Monday, February 23, 2009

Adventures in being found

Last August, I blogged about joining Facebook. It has been an interesting exercise in reconnecting with people I hadn't seen in a long time. I went out for coffee with a classmate I hadn't seen since 1998 when I was home over the holidays. A couple of weeks ago, I almost got together with another friend who I hadn't seen since 2000 at her wedding. So, it has been a fun experience despite my misgivings at the beginning.

Today, I had a rather odd development. I had someone "friend" me who wasn't exactly friendly with me. Actually, he was one of the people who made my high school years pretty painful at times. In addition, the last few times I have seen this guy, he basically reverted to form. So, now I have a dilemma: do I accept this "friend," and ostensibly be the bigger person? Or, do I just ignore his request? This would be easy, but frankly things have been going well for me in life as of late, and I am in somewhat of a forgiving mood. But, frankly the guy was a jerk back in the day. And ultimately, what I do with this is not a big deal in the grand scheme...but, it is an interesting dilemma nonetheless.

So what do you think, folks??

Oh, a couple of people who read this may know exactly who I am talking about. For his sake and mine, I would ask that we not be Burl Ives here....as in, don't name names.

5 comments:

Gino said...

ignore his request.

i had the same thing happen to me. the last time he and i spoke was 1982, not pleasant, and was one throw away from a full-on fight.

just a week before we were 'best buddies', and now others were keeping us apart for safety reasons.

this ass sent me two requests (with side notes), as if he was a long-lost friend or someone i just couldnt wait to talk to.

as far as i'm concerned, we are exactly as we left of,25+yrs ago: facing off, daring him to pick up the guantlet.

i take the word 'friend' to mean something. just ignore this guy. he aint your friend.

Mr.
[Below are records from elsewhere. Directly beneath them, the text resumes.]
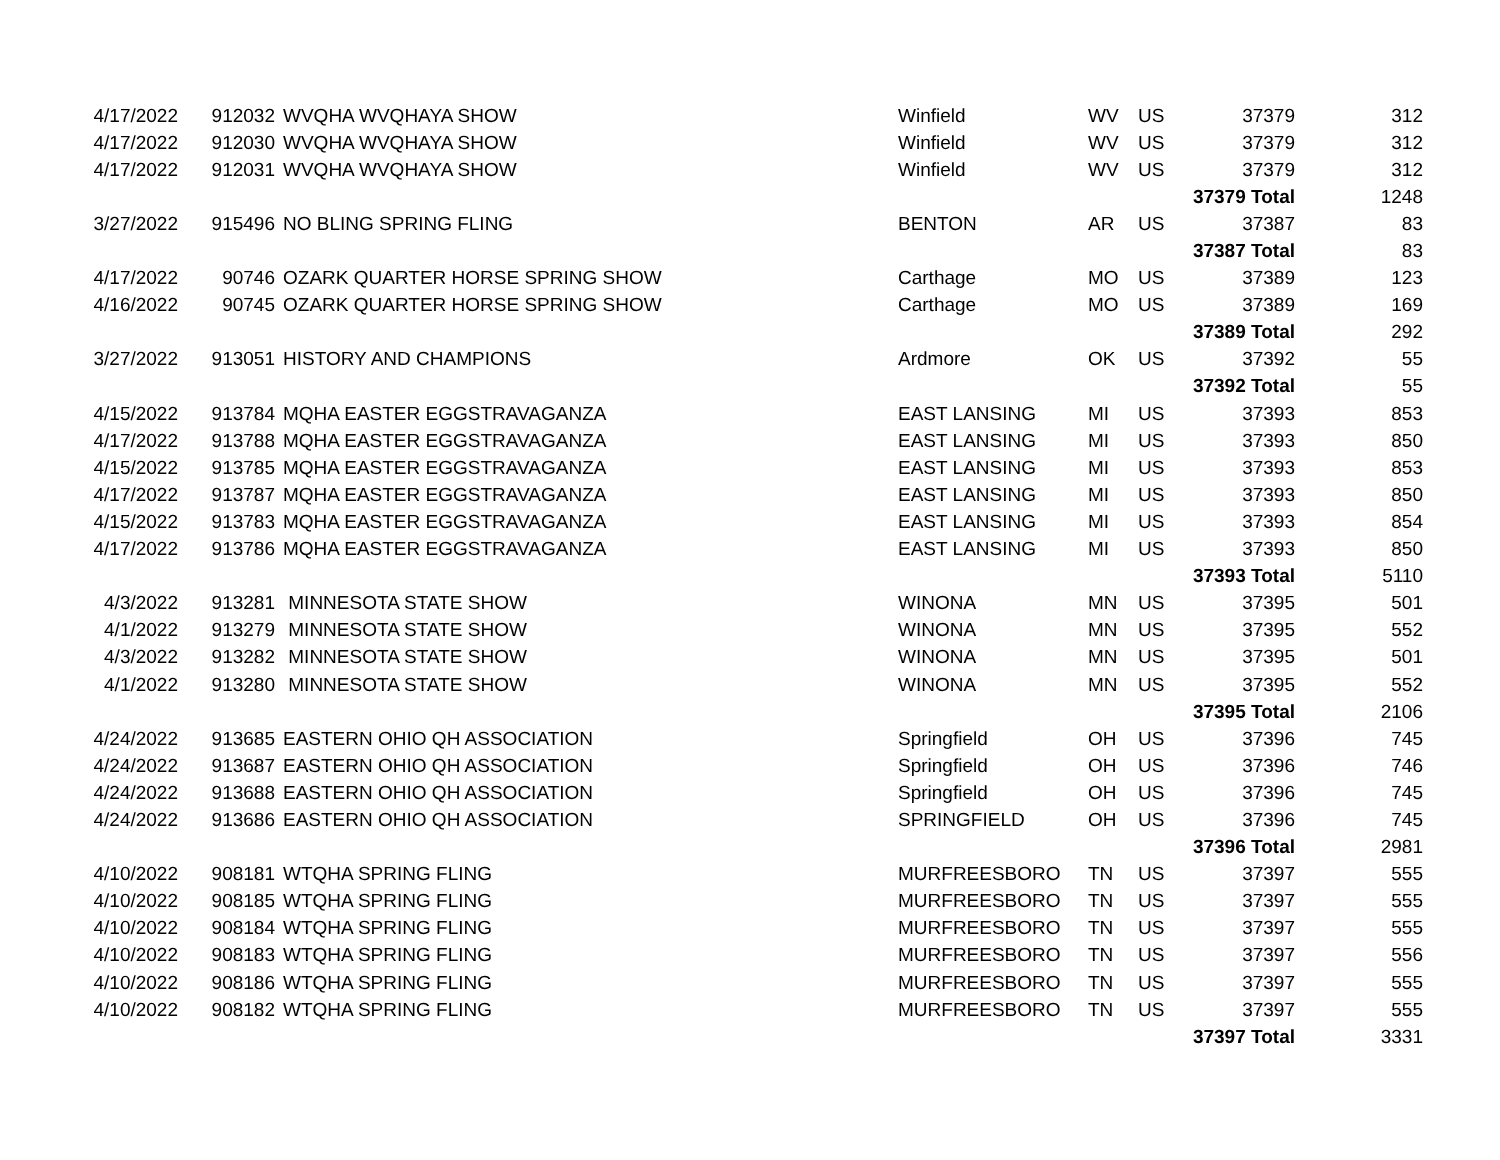| 4/17/2022 | 912032 | WVQHA WVQHAYA SHOW | Winfield | WV | US | 37379 | 312 |
| 4/17/2022 | 912030 | WVQHA WVQHAYA SHOW | Winfield | WV | US | 37379 | 312 |
| 4/17/2022 | 912031 | WVQHA WVQHAYA SHOW | Winfield | WV | US | 37379 | 312 |
| | | | | | | 37379 Total | 1248 |
| 3/27/2022 | 915496 | NO BLING SPRING FLING | BENTON | AR | US | 37387 | 83 |
| | | | | | | 37387 Total | 83 |
| 4/17/2022 | 90746 | OZARK QUARTER HORSE SPRING SHOW | Carthage | MO | US | 37389 | 123 |
| 4/16/2022 | 90745 | OZARK QUARTER HORSE SPRING SHOW | Carthage | MO | US | 37389 | 169 |
| | | | | | | 37389 Total | 292 |
| 3/27/2022 | 913051 | HISTORY AND CHAMPIONS | Ardmore | OK | US | 37392 | 55 |
| | | | | | | 37392 Total | 55 |
| 4/15/2022 | 913784 | MQHA EASTER EGGSTRAVAGANZA | EAST LANSING | MI | US | 37393 | 853 |
| 4/17/2022 | 913788 | MQHA EASTER EGGSTRAVAGANZA | EAST LANSING | MI | US | 37393 | 850 |
| 4/15/2022 | 913785 | MQHA EASTER EGGSTRAVAGANZA | EAST LANSING | MI | US | 37393 | 853 |
| 4/17/2022 | 913787 | MQHA EASTER EGGSTRAVAGANZA | EAST LANSING | MI | US | 37393 | 850 |
| 4/15/2022 | 913783 | MQHA EASTER EGGSTRAVAGANZA | EAST LANSING | MI | US | 37393 | 854 |
| 4/17/2022 | 913786 | MQHA EASTER EGGSTRAVAGANZA | EAST LANSING | MI | US | 37393 | 850 |
| | | | | | | 37393 Total | 5110 |
| 4/3/2022 | 913281 | MINNESOTA STATE SHOW | WINONA | MN | US | 37395 | 501 |
| 4/1/2022 | 913279 | MINNESOTA STATE SHOW | WINONA | MN | US | 37395 | 552 |
| 4/3/2022 | 913282 | MINNESOTA STATE SHOW | WINONA | MN | US | 37395 | 501 |
| 4/1/2022 | 913280 | MINNESOTA STATE SHOW | WINONA | MN | US | 37395 | 552 |
| | | | | | | 37395 Total | 2106 |
| 4/24/2022 | 913685 | EASTERN OHIO QH ASSOCIATION | Springfield | OH | US | 37396 | 745 |
| 4/24/2022 | 913687 | EASTERN OHIO QH ASSOCIATION | Springfield | OH | US | 37396 | 746 |
| 4/24/2022 | 913688 | EASTERN OHIO QH ASSOCIATION | Springfield | OH | US | 37396 | 745 |
| 4/24/2022 | 913686 | EASTERN OHIO QH ASSOCIATION | SPRINGFIELD | OH | US | 37396 | 745 |
| | | | | | | 37396 Total | 2981 |
| 4/10/2022 | 908181 | WTQHA SPRING FLING | MURFREESBORO | TN | US | 37397 | 555 |
| 4/10/2022 | 908185 | WTQHA SPRING FLING | MURFREESBORO | TN | US | 37397 | 555 |
| 4/10/2022 | 908184 | WTQHA SPRING FLING | MURFREESBORO | TN | US | 37397 | 555 |
| 4/10/2022 | 908183 | WTQHA SPRING FLING | MURFREESBORO | TN | US | 37397 | 556 |
| 4/10/2022 | 908186 | WTQHA SPRING FLING | MURFREESBORO | TN | US | 37397 | 555 |
| 4/10/2022 | 908182 | WTQHA SPRING FLING | MURFREESBORO | TN | US | 37397 | 555 |
| | | | | | | 37397 Total | 3331 |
D said...

I'd agree with Gino. Life's too short to let weasels into your life. You have many real friends, good sir. Cherish them and don't worry about the others.
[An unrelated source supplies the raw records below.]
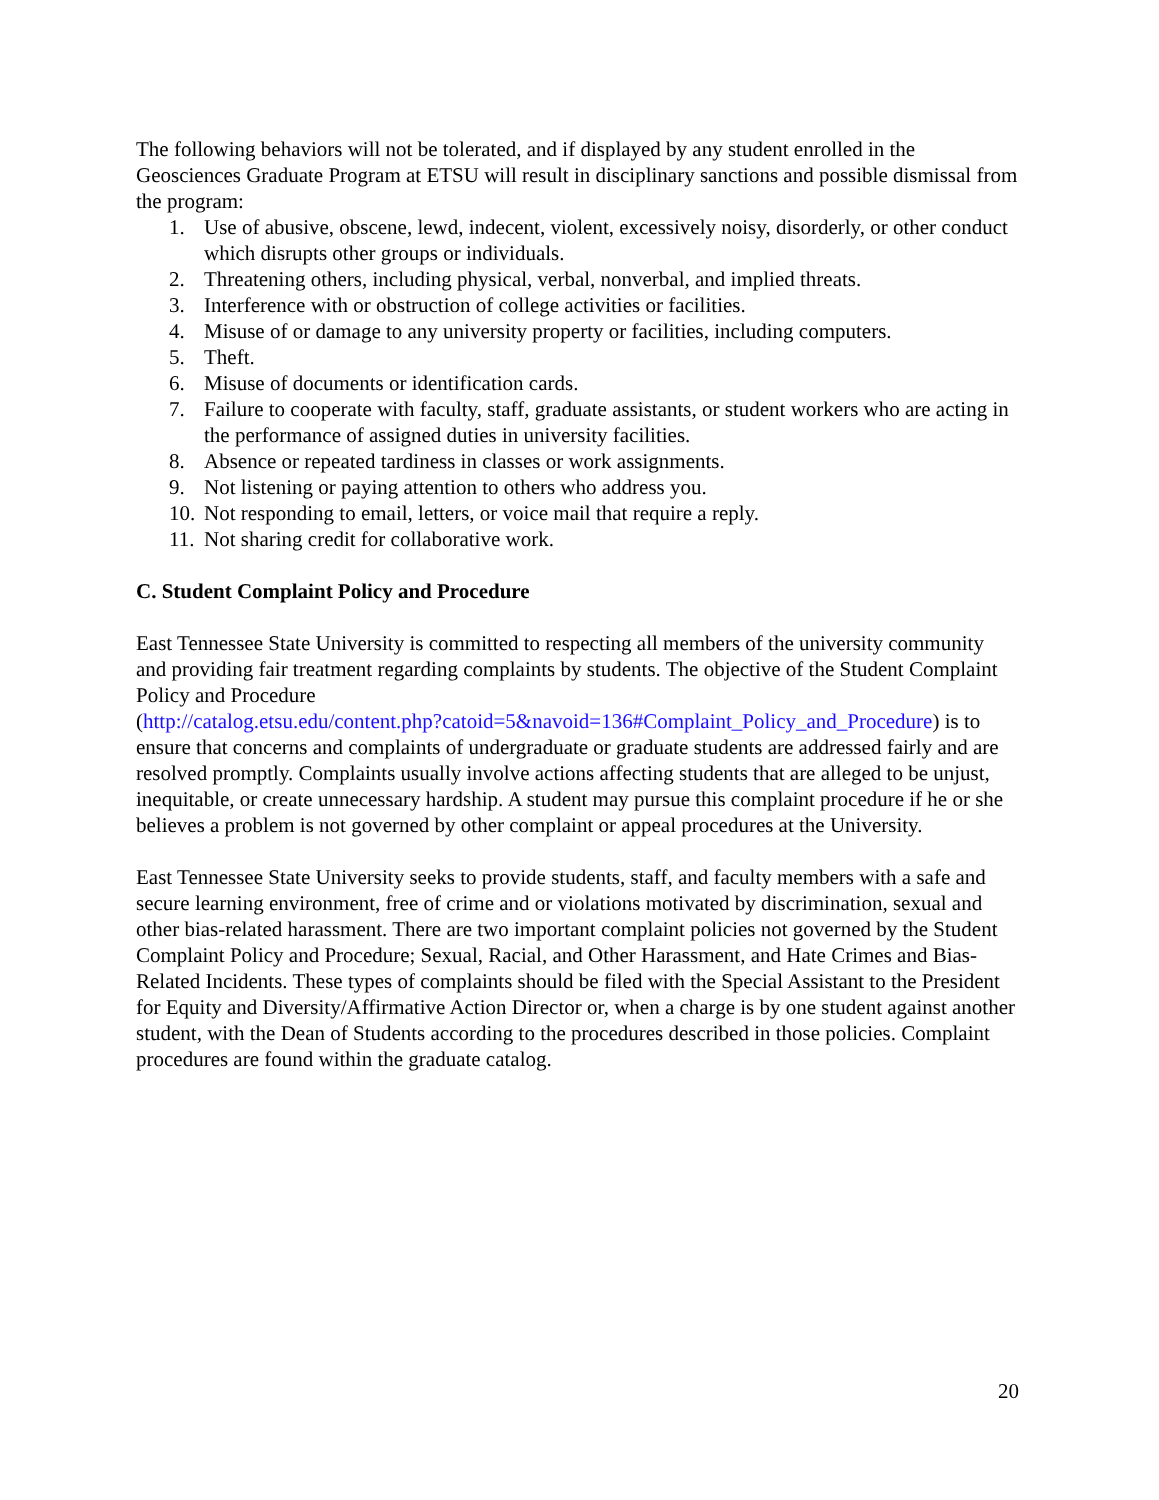The following behaviors will not be tolerated, and if displayed by any student enrolled in the Geosciences Graduate Program at ETSU will result in disciplinary sanctions and possible dismissal from the program:
1. Use of abusive, obscene, lewd, indecent, violent, excessively noisy, disorderly, or other conduct which disrupts other groups or individuals.
2. Threatening others, including physical, verbal, nonverbal, and implied threats.
3. Interference with or obstruction of college activities or facilities.
4. Misuse of or damage to any university property or facilities, including computers.
5. Theft.
6. Misuse of documents or identification cards.
7. Failure to cooperate with faculty, staff, graduate assistants, or student workers who are acting in the performance of assigned duties in university facilities.
8. Absence or repeated tardiness in classes or work assignments.
9. Not listening or paying attention to others who address you.
10. Not responding to email, letters, or voice mail that require a reply.
11. Not sharing credit for collaborative work.
C. Student Complaint Policy and Procedure
East Tennessee State University is committed to respecting all members of the university community and providing fair treatment regarding complaints by students. The objective of the Student Complaint Policy and Procedure
(http://catalog.etsu.edu/content.php?catoid=5&navoid=136#Complaint_Policy_and_Procedure) is to ensure that concerns and complaints of undergraduate or graduate students are addressed fairly and are resolved promptly. Complaints usually involve actions affecting students that are alleged to be unjust, inequitable, or create unnecessary hardship. A student may pursue this complaint procedure if he or she believes a problem is not governed by other complaint or appeal procedures at the University.
East Tennessee State University seeks to provide students, staff, and faculty members with a safe and secure learning environment, free of crime and or violations motivated by discrimination, sexual and other bias-related harassment. There are two important complaint policies not governed by the Student Complaint Policy and Procedure; Sexual, Racial, and Other Harassment, and Hate Crimes and Bias-Related Incidents. These types of complaints should be filed with the Special Assistant to the President for Equity and Diversity/Affirmative Action Director or, when a charge is by one student against another student, with the Dean of Students according to the procedures described in those policies. Complaint procedures are found within the graduate catalog.
20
Nice Burl Ives reference, by the way.

my name is Amanda said...

Definitely ignore the request.

(Some who want to be sneaky can add as a friend, and then remove later; Facebook doesn't send a notification to the person who is removed. There's some Grade A Midwestern Passive Aggression for ya!)

Anonymous said...

I will not name the name, but can I drop a hint? E-mail me if I am on it. Is it Goat Lover? You know who I am talking about. Is it them? If it is then do not allow them on.

Mike said...

Thanks for the advice, y'all...really appreciated.

Gino - That's actually about where this dude and I are...except we were never really buddies.

Mark - I was going to say Burl Gilyard, but then I thought Tom Barnard might see it and get me for taking his schtick.

Amanda - You are correct in that friending him and dropping him is the true Midwestern way of doing things.

Prailbird - I will e-mail or call you about this.